MP for North Swindon

Justin Tomlinson MP

Swindon Advertiser Weekly Article


Recently I’ve been focussing a great deal on education issues in the town.

Firstly, I have been pushing for greater local provision of post 16 education, ending the block on local schools from offering this. As a former councillor in Abbey Meads, I saw that young people from the local area faced a real challenge when it came to deciding where to go to study A-levels. They may have faced either a trip to Swindon College, New College (involving two bus journeys) or even head out of the area to Cirencester College. To make sure that the local schools are able to offer a wide range of subjects, part of the solution could be to create clusters of local schools, who together could offer local students a wide range of academic and vocational courses.

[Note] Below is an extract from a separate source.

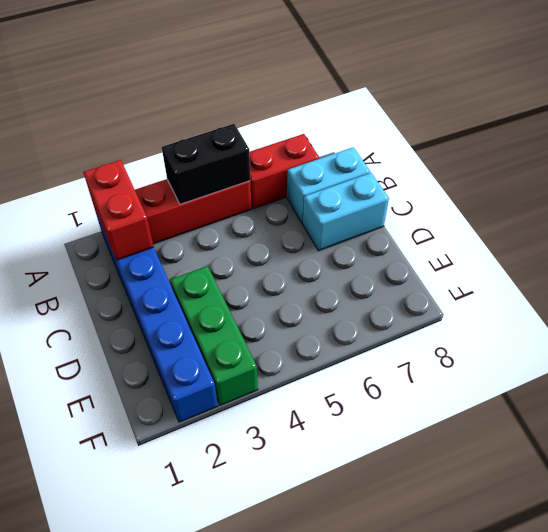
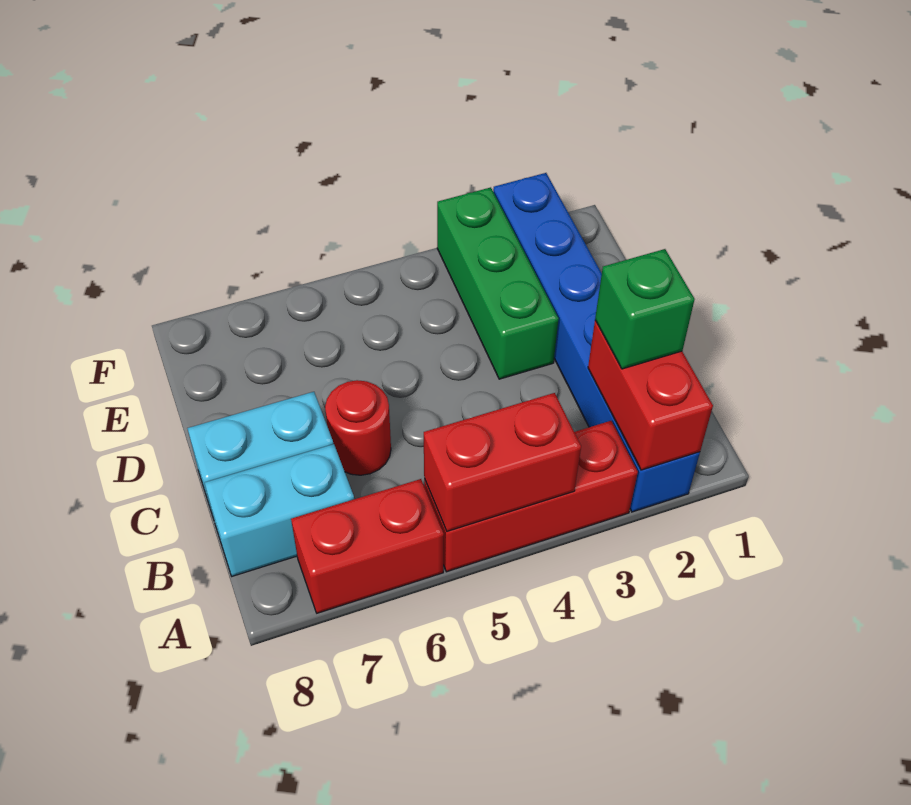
black 1x2 brick [162,124,250,204] -> red 1x2 brick [424,393,581,532]
none -> green 1x1 brick [595,249,695,369]
none -> red 1x1 round brick [325,380,391,475]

This week I had an excellent meeting with Isambard School’s Head Teacher Rachael Mattey and Senior Governors at the school in Redhouse. I’m delighted to say that they’re fully on board with these ideas and I look forward to helping to drive them forward.
Secondly, in Westminster, I’ve been championing the need for greater emphasis on the vital teaching of personal finance and entrepreneurial skills. So many young people have to quickly face the pressures and pitfalls of credit cards, loans, rental agreements and mortgages. I want our schools to properly equip young people for the challenges that lie ahead. I also support the greater provision of formal financial qualifications, which is vital in our town with many employment opportunities connected to the financial services sector. I am delighted that Nationwide Building Society is supporting my work on this.

Thirdly, also in Westminster, I’ve been doing a lot of work on the future of Further Education. We have a duty to equip all young people with relevant skills that give them the best opportunity to seek long-term employment. We are seeing too many graduates leaving university struggling to find work, having racked up debts often in excess of £30,000. Currently the system clearly isn’t working. Therefore I think there needs to be a greater emphasis on local apprenticeships, which offer real-life applied skills and often offer a better chance of employment. That’s why I fully support the government’s move to create 50,000 new apprenticeships, and now we need to do more to make it easier for small and medium size business to offer apprenticeships.

I will keep pressing for our young people to get the local educational options they deserve, both as the local MP and a fellow local resident.